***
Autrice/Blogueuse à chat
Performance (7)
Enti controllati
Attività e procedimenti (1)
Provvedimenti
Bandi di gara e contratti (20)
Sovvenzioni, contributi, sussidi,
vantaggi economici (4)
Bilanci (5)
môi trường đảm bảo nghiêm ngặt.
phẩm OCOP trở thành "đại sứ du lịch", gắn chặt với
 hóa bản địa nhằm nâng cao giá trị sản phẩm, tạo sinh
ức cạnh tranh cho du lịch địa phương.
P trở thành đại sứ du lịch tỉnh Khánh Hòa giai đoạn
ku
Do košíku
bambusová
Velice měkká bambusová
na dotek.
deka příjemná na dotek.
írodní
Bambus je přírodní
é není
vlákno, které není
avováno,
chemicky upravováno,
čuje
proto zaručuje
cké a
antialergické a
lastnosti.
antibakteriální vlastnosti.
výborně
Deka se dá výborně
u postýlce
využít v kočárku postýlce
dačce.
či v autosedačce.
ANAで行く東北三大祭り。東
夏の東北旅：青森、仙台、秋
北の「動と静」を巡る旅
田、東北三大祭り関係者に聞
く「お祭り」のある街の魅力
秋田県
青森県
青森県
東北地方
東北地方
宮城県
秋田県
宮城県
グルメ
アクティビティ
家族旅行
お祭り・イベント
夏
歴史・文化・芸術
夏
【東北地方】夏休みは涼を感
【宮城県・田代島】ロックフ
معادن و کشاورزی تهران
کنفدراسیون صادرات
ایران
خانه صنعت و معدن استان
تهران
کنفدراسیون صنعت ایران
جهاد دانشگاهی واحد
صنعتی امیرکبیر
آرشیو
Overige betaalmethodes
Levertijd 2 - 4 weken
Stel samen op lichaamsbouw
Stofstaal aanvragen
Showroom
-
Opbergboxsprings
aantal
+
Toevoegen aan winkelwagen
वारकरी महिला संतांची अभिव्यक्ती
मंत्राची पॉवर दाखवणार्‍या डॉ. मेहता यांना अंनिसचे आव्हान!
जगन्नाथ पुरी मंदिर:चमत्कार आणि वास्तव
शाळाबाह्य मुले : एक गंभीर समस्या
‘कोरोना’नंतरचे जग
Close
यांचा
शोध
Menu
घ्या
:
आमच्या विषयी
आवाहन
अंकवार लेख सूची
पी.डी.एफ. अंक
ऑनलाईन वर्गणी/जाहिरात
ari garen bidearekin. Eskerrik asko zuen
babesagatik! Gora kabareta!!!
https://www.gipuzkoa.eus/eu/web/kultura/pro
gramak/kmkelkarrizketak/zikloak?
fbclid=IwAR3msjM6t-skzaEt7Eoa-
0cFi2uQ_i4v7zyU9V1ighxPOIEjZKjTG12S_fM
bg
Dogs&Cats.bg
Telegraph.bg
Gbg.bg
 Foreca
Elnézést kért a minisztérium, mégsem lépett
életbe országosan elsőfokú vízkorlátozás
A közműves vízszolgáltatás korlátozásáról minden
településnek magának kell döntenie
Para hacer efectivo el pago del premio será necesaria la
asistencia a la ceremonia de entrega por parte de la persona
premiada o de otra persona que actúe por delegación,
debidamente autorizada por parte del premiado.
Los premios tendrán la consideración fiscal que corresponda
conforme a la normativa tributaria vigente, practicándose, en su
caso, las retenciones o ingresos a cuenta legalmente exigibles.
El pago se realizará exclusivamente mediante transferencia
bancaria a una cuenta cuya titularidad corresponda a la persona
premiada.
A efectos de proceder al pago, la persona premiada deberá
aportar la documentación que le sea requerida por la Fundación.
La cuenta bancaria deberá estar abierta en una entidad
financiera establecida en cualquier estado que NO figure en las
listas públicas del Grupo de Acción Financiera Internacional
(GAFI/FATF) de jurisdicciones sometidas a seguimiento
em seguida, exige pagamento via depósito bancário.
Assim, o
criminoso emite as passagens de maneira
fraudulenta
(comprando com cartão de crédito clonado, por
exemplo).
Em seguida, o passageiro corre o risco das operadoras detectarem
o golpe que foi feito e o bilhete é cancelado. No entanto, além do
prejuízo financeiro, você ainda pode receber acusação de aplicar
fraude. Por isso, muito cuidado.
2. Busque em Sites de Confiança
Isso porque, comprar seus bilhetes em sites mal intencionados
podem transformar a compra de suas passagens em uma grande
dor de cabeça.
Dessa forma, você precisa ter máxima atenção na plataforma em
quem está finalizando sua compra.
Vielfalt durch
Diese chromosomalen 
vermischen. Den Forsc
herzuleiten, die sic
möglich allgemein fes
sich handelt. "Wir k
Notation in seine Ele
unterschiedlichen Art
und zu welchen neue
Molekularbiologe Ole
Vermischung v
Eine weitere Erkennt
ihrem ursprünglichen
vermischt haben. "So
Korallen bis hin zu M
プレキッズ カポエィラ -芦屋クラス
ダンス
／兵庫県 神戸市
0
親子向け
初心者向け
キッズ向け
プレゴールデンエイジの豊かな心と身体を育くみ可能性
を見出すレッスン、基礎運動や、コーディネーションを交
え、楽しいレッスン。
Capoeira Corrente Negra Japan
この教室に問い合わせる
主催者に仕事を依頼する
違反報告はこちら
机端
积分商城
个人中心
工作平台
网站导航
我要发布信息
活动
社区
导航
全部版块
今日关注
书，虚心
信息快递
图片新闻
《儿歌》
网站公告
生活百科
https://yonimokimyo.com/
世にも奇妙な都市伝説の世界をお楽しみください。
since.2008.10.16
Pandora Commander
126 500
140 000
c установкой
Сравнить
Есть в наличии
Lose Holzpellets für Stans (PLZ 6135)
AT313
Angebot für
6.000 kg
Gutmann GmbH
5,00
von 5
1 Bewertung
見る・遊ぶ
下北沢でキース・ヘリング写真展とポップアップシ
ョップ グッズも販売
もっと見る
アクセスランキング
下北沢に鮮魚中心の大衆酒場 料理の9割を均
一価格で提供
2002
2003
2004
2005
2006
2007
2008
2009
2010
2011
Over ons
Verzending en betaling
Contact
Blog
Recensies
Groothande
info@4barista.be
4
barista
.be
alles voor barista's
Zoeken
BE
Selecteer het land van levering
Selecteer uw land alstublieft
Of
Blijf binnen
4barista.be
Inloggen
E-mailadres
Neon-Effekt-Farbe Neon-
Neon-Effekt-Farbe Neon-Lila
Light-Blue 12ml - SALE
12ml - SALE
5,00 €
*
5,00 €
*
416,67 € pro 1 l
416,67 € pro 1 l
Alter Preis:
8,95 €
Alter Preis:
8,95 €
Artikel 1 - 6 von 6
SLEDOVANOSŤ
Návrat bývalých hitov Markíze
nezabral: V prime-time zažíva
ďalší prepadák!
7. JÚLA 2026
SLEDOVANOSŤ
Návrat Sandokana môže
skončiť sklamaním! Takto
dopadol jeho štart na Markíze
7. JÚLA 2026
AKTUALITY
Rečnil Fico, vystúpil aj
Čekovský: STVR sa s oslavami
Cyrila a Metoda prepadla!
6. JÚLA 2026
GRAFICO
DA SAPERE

# Task description:
Return the text of the data word for word, starting at its first line and ending at the line that contains "https://www.gipuzkoa.eus/eu/web/kultura/pro", with both of those lines included.

# Problem solution:
***
Autrice/Blogueuse à chat
Performance (7)
Enti controllati
Attività e procedimenti (1)
Provvedimenti
Bandi di gara e contratti (20)
Sovvenzioni, contributi, sussidi,
vantaggi economici (4)
Bilanci (5)
môi trường đảm bảo nghiêm ngặt.
phẩm OCOP trở thành "đại sứ du lịch", gắn chặt với
 hóa bản địa nhằm nâng cao giá trị sản phẩm, tạo sinh
ức cạnh tranh cho du lịch địa phương.
P trở thành đại sứ du lịch tỉnh Khánh Hòa giai đoạn
ku
Do košíku
bambusová
Velice měkká bambusová
na dotek.
deka příjemná na dotek.
írodní
Bambus je přírodní
é není
vlákno, které není
avováno,
chemicky upravováno,
čuje
proto zaručuje
cké a
antialergické a
lastnosti.
antibakteriální vlastnosti.
výborně
Deka se dá výborně
u postýlce
využít v kočárku postýlce
dačce.
či v autosedačce.
ANAで行く東北三大祭り。東
夏の東北旅：青森、仙台、秋
北の「動と静」を巡る旅
田、東北三大祭り関係者に聞
く「お祭り」のある街の魅力
秋田県
青森県
青森県
東北地方
東北地方
宮城県
秋田県
宮城県
グルメ
アクティビティ
家族旅行
お祭り・イベント
夏
歴史・文化・芸術
夏
【東北地方】夏休みは涼を感
【宮城県・田代島】ロックフ
معادن و کشاورزی تهران
کنفدراسیون صادرات
ایران
خانه صنعت و معدن استان
تهران
کنفدراسیون صنعت ایران
جهاد دانشگاهی واحد
صنعتی امیرکبیر
آرشیو
Overige betaalmethodes
Levertijd 2 - 4 weken
Stel samen op lichaamsbouw
Stofstaal aanvragen
Showroom
-
Opbergboxsprings
aantal
+
Toevoegen aan winkelwagen
वारकरी महिला संतांची अभिव्यक्ती
मंत्राची पॉवर दाखवणार्‍या डॉ. मेहता यांना अंनिसचे आव्हान!
जगन्नाथ पुरी मंदिर:चमत्कार आणि वास्तव
शाळाबाह्य मुले : एक गंभीर समस्या
‘कोरोना’नंतरचे जग
Close
यांचा
शोध
Menu
घ्या
:
आमच्या विषयी
आवाहन
अंकवार लेख सूची
पी.डी.एफ. अंक
ऑनलाईन वर्गणी/जाहिरात
ari garen bidearekin. Eskerrik asko zuen
babesagatik! Gora kabareta!!!
https://www.gipuzkoa.eus/eu/web/kultura/pro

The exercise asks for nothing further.